France’s Bruno le Maire told the BBC the G7 club of rich nations were “just one millimetre away from a historic agreement” on a global minimum rate.
The German finance minister, Olaf Scholz, joined his French counterpart by saying that a 15% rate would help pay back Covid debt. He reinstated his position on the importance of discouraging the world’s biggest companies from dodging taxes.
Tax dodging has been one of the major points of contention amongst wealthy nations such as the US and fellow G7 countries including the UK.
Less wealthy, and low tax states like Ireland are also being urged to increase their tax rates to a globally suitable level.
A major sticking point is the decision to tax at a rate of ‘at least 15% or more’ and getting countries like China and Russia to agree to get on board
Mr Le Maire and Mr Scholz along with their counterparts in Italy and Spain co-signed a letter urging an agreement on an international tax system “fit for the 21st Century”, ahead of the G7 talks which start in London on Friday,
Tech giants including Amazon, Apple, Google, Microsoft, Facebook, and Netflix; together known as the Silicon Six, have avoided paying around $100 billion in taxes due to legal loopholes, according to report published by non-profit Fair Tax Mark in December 2019.

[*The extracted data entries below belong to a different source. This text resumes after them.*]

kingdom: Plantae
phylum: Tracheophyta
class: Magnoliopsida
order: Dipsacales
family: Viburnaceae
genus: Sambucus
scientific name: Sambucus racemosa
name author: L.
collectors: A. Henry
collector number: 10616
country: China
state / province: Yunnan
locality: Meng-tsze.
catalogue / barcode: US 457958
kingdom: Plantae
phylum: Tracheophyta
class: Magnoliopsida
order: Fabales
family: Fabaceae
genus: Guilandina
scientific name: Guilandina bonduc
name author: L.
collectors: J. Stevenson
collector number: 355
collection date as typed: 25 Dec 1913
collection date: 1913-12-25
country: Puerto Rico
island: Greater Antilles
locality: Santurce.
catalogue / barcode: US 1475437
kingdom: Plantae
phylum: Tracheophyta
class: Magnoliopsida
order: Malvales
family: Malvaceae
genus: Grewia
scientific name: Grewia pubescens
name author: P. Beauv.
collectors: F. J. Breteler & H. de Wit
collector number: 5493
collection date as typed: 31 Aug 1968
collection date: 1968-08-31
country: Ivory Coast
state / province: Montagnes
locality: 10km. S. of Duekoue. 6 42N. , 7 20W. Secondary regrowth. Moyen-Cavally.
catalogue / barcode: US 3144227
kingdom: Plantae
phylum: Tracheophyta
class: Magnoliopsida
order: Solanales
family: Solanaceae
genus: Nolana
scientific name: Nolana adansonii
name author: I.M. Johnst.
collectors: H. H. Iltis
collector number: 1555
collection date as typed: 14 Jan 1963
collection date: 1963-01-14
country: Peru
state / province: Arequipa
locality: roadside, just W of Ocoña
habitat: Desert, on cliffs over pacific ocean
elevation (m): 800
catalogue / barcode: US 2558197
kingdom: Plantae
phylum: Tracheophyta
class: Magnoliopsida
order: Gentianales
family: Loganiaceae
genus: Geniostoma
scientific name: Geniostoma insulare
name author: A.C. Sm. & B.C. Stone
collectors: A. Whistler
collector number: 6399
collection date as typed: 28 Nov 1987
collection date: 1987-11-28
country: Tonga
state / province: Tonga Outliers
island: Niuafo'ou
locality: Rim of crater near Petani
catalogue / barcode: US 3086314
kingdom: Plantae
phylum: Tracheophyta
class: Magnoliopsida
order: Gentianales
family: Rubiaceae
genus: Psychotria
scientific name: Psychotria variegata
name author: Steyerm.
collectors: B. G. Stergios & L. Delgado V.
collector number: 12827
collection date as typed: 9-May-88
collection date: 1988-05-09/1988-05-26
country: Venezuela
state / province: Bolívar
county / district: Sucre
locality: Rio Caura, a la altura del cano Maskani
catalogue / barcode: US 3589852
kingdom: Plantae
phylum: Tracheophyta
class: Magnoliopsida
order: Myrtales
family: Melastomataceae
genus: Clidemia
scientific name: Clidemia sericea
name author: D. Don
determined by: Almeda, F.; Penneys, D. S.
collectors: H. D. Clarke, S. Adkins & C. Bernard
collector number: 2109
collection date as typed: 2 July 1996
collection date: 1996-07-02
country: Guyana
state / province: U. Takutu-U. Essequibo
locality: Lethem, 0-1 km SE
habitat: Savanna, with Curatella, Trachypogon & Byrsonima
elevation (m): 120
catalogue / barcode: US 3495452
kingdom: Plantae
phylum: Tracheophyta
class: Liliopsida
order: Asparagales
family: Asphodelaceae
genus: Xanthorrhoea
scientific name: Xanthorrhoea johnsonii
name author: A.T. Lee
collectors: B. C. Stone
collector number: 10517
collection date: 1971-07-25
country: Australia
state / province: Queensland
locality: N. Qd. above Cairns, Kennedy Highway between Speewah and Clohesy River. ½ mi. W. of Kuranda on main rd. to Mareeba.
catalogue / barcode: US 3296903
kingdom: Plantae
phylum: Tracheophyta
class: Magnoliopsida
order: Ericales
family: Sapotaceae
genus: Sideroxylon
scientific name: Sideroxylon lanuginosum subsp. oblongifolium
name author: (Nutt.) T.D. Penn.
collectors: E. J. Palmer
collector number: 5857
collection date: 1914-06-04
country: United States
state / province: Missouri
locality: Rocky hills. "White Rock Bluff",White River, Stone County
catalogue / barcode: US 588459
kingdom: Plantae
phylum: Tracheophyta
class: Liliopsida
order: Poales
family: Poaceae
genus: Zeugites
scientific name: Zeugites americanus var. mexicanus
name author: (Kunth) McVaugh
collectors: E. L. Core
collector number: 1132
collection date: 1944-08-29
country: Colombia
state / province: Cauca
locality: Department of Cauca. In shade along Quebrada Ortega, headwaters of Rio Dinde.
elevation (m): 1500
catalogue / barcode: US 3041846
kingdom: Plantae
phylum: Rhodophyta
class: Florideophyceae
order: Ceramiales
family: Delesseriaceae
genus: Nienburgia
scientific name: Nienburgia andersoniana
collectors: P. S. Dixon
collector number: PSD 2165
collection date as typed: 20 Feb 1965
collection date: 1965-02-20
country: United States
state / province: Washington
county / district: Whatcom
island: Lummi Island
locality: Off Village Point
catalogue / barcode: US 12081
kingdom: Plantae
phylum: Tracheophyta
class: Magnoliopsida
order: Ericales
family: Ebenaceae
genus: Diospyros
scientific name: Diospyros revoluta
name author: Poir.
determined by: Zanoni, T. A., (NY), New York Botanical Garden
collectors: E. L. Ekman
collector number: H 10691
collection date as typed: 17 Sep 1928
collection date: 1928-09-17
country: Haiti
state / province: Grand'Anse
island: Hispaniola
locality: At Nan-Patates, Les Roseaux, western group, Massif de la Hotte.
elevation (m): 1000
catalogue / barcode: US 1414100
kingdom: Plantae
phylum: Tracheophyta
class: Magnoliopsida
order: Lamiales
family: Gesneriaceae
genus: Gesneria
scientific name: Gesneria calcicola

UK Chancelor, Rishi Sunak stated his confidence in reaching a global agreement on digital taxation by the end of the summit. The US, for its part, has asked countries that have levied a digital tax – France, Italy, and the UK, to withdraw them quickly as part of the deal.
A global agreement on taxes will have wider tax implications – not just for technology companies, but for multinational companies such as Starbucks, McDonalds, Visa, Johnson & Johnsons and others.